INFORMATION SUPPLIED:
*** Block opens ***

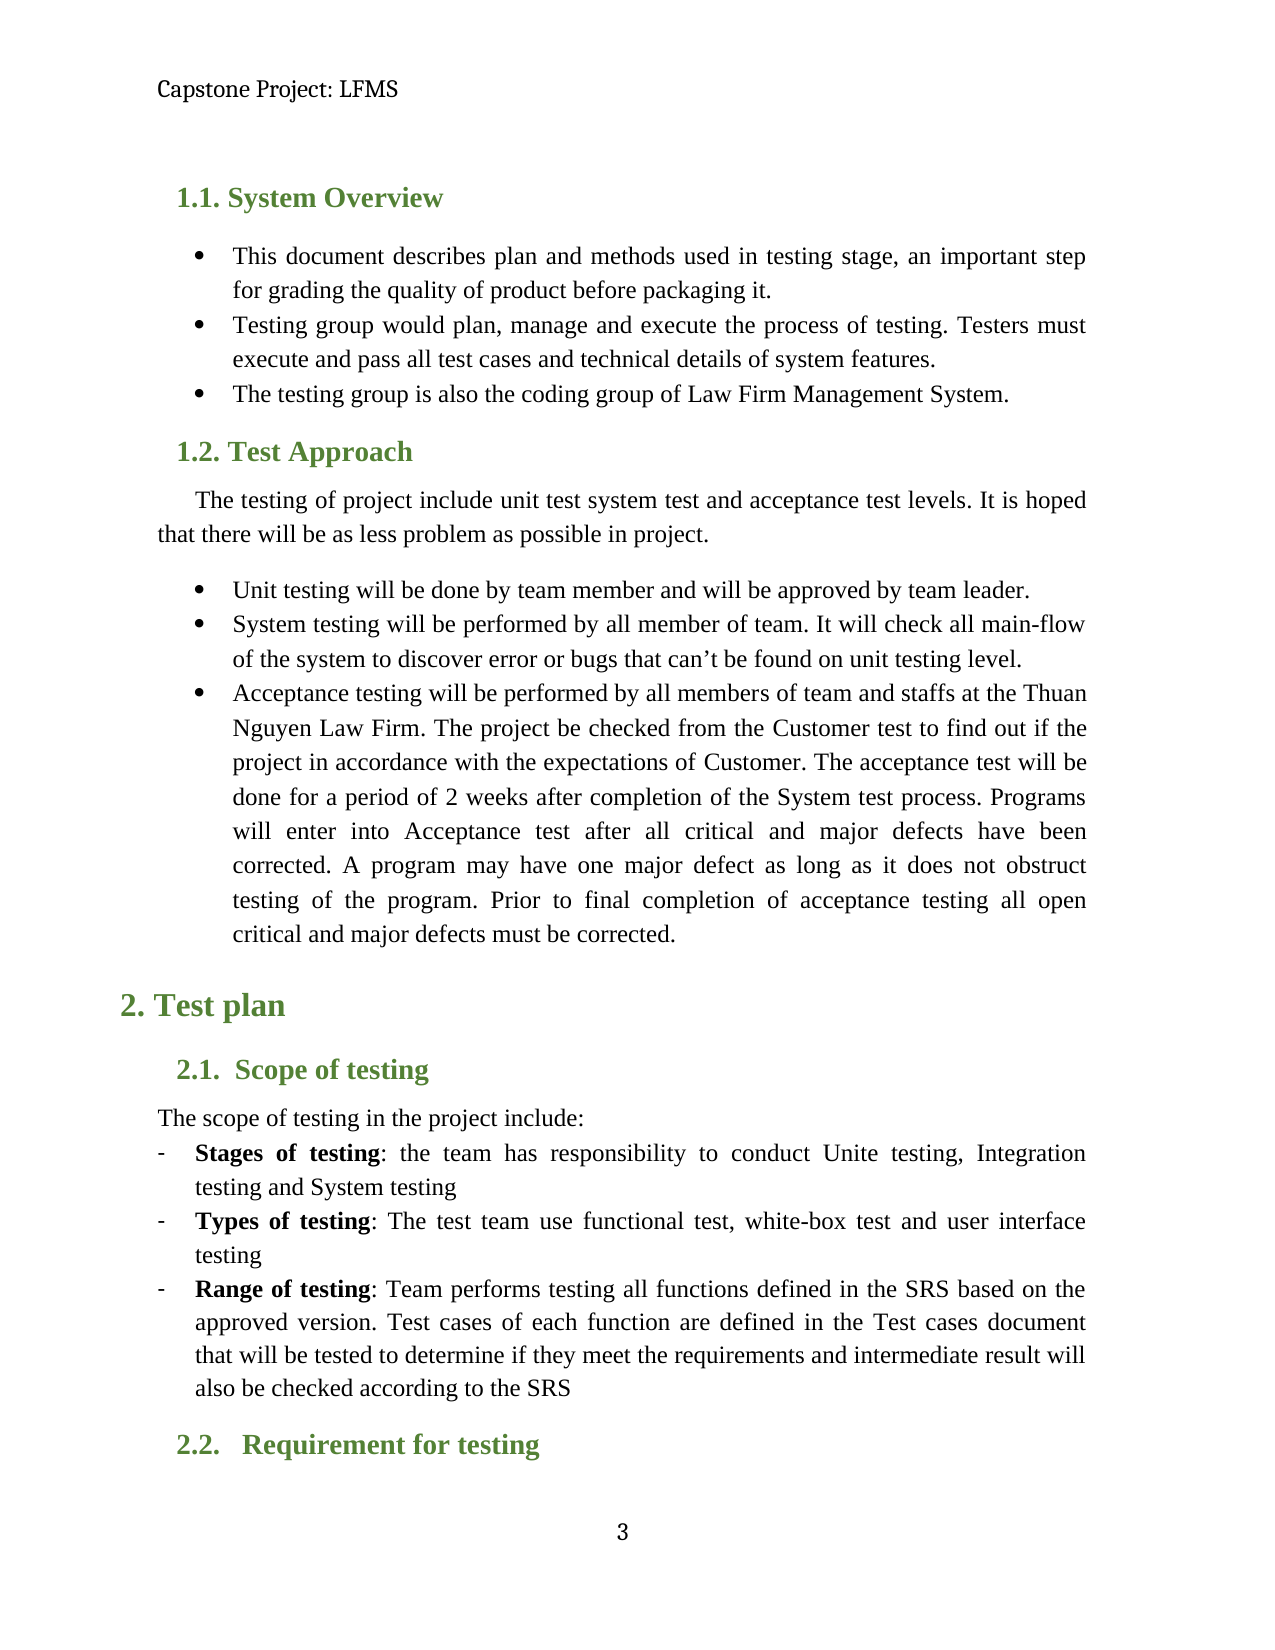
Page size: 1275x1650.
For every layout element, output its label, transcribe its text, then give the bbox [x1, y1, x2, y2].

list This document describes plan and methods used in testing stage, an important step for grading the quality of product before packaging it. [195, 241, 1087, 304]
subtitle Test plan [120, 985, 1087, 1023]
list Acceptance testing will be performed by all members of team and staffs at the Thuan Nguyen Law Firm. The project be checked from the Customer test to find out if the project in accordance with the expectations of Customer. The acceptance test will be done for a period of 2 weeks after completion of the System test process. Programs will enter into Acceptance test after all critical and major defects have been corrected. A program may have one major defect as long as it does not obstruct testing of the program. Prior to final completion of acceptance testing all open critical and major defects must be corrected. [195, 678, 1087, 948]
list Testing group would plan, manage and execute the process of testing. Testers must execute and pass all test cases and technical details of system features. [195, 310, 1087, 373]
subtitle Scope of testing [176, 1052, 1087, 1086]
subtitle Requirement for testing [176, 1427, 1087, 1461]
list Stages of testing: the team has responsibility to conduct Unite testing, Integration testing and System testing [157, 1137, 1087, 1201]
list System testing will be performed by all member of team. It will check all main-flow of the system to discover error or bugs that can’t be found on unit testing level. [195, 609, 1087, 672]
subtitle Test Approach [176, 434, 1087, 468]
list Types of testing: The test team use functional test, white-box test and user interface testing [157, 1205, 1087, 1268]
list Range of testing: Team performs testing all functions defined in the SRS based on the approved version. Test cases of each function are defined in the Test cases document that will be tested to determine if they meet the requirements and intermediate result will also be checked according to the SRS [157, 1273, 1087, 1402]
list The testing group is also the coding group of Law Firm Management System. [195, 379, 1087, 408]
text The testing of project include unit test system test and acceptance test levels. It is hoped that there will be as less problem as possible in project. [157, 485, 1087, 548]
list Unit testing will be done by team member and will be approved by team leader. [195, 575, 1087, 603]
text The scope of testing in the project include: [157, 1103, 1087, 1131]
subtitle System Overview [176, 180, 1087, 213]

*** Block closes ***

TO DO:
Only lines containing the string "cases" are needed. Pull each of them out of the records above.

ANSWER FOR THE TASK:
list Testing group would plan, manage and execute the process of testing. Testers must execute and pass all test cases and technical details of system features. [195, 310, 1087, 373]
list Range of testing: Team performs testing all functions defined in the SRS based on the approved version. Test cases of each function are defined in the Test cases document that will be tested to determine if they meet the requirements and intermediate result will also be checked according to the SRS [157, 1273, 1087, 1402]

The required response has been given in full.